● **Document segment**:
## Start

To help prevent such financialization from recurring after a debt writedown, it is necessary to reform tax policy by focusing it on rent extraction and “capital” gains. Otherwise, banks and financial markets will continue to create credit mainly against land rent for real estate, natural resource rent for the oil and mining sectors, and monopoly rent for infrastructure being privatized from the public domain.
Land rent heads the list because real estate remains the largest asset in nearly every economy. As Chapter 7 has described, some 80 percent of new bank credit takes the form of mortgage loans, whose main effect is to bid up property prices. This price rise serves as poisoned bait for homebuyers (and also “activist shareholders” in the stock market) hoping to get rich by debt-leveraged “capital” gains that increase their net worth on paper.
These gains cannot be sustained if the debt creation process smothers the economy. In 2011 the U.S. housing finance agency raised its guarantee for mortgage debt service to 43 percent of family income, up from the customary 25 percent rule of thumb prior to the 1980s. Down payments were reduced in 2013 from 5 percent to just 3 percent. These looser guidelines enable families to borrow more — and housing prices rise to however much a bank will lend. But instead of elevating families into the middle class, the inflation of home prices becomes a treadmill to debt peonage. Inflating prices for rent-yielding assets creates a vested interest in expanding unproductive credit creation to prevent a collapse of asset prices leading to negative equity. This forces the economy to choose between two evils: yet more debt (“extend and pretend,” inherently short-term), or the inevitable bankruptcies and forfeitures to creditors in the end.
Classical rent theory demonstrates what seems to be counter-intuitive: Raising property taxes holds down what banks will lend, and hence the price of housing, because rent paid to the tax collector is not available to be capitalized into bank debt . But the financial sector popularizes the illusion that lower property taxes will make home ownership more affordable. Bankers know that lower taxes will leave more of the property’s rental value available for new buyers to pay interest (or existing owners to borrow against by taking out “home equity” loans). What homeowners seem to gain in property tax cuts ends up being paid in higher mortgage costs of buying homes.
Taxing land rent (and also natural resource rent and monopoly rent) has three positive effects. First, it keeps property prices low by preventing this rent from being capitalized into bank loans. Second, it frees labor and industry from taxes on wages, profits and sales, alleviating most family budgets. Third, banks will be obliged not to create as much new debt that merely becomes a cost of transferring ownership rather than contributing to real output and productivity. Taxing rent is administratively easy. The United States has over twenty thousand appraisers whose job is to assess the market value of buildings and land separately.

## End

● **To be done**:
1. According to the passage on taxing rent, why does raising property taxes hold down housing prices? Answer in one to three sentences.
2. In the passage on taxing rent, what were down payments reduced to in 2013, and from what level?

● **Entries**:
## Start

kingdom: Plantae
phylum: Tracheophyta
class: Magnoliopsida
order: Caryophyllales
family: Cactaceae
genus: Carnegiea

## End

● **Final results**:
1. Rent paid to the tax collector cannot be capitalized into bank debt, so higher property taxes limit how much banks will lend against a property. Because housing prices rise to however much a bank will lend, smaller loans keep prices lower.

2. They were cut from 5 percent to 3 percent.